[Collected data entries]

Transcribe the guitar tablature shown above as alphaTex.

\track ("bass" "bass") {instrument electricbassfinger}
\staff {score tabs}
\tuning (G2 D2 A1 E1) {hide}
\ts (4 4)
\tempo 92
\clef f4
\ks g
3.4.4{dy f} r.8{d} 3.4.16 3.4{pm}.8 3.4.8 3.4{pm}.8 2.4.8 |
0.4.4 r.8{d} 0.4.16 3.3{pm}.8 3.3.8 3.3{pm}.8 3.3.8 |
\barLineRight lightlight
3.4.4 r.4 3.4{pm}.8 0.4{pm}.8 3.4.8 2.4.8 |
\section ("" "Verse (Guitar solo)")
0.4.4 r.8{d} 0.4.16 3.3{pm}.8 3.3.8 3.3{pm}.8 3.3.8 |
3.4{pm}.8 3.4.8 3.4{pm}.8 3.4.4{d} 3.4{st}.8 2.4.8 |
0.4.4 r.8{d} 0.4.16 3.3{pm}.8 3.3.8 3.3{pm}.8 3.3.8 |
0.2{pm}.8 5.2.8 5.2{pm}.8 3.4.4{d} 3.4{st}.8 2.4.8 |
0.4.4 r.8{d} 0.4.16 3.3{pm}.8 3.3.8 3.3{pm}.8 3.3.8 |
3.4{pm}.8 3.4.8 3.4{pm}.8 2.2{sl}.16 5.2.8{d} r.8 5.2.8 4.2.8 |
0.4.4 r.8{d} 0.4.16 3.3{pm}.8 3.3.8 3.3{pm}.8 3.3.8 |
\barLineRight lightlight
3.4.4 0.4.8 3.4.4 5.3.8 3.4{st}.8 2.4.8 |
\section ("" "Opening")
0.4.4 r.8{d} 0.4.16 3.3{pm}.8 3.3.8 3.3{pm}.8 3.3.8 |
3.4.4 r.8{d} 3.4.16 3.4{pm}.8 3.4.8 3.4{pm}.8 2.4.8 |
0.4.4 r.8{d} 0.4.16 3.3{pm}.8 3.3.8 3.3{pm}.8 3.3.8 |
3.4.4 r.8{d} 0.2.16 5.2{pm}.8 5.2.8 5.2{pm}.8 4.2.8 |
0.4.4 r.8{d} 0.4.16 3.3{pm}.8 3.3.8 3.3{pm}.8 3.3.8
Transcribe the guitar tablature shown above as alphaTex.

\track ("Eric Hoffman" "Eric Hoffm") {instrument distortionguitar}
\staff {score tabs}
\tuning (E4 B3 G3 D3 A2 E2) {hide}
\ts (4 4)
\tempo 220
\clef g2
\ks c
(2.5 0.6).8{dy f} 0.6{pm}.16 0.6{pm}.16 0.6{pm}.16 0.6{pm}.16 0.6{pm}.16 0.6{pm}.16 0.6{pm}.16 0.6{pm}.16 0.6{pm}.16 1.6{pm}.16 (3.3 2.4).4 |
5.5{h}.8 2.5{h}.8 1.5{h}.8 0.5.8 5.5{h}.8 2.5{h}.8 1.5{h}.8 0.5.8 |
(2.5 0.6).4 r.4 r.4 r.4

Your objective
List each line in the records above that contains the string "instrument", treating uppercase and lowercase letters as different.

Answer to the problem
\track ("bass" "bass") {instrument electricbassfinger}
\track ("Eric Hoffman" "Eric Hoffm") {instrument distortionguitar}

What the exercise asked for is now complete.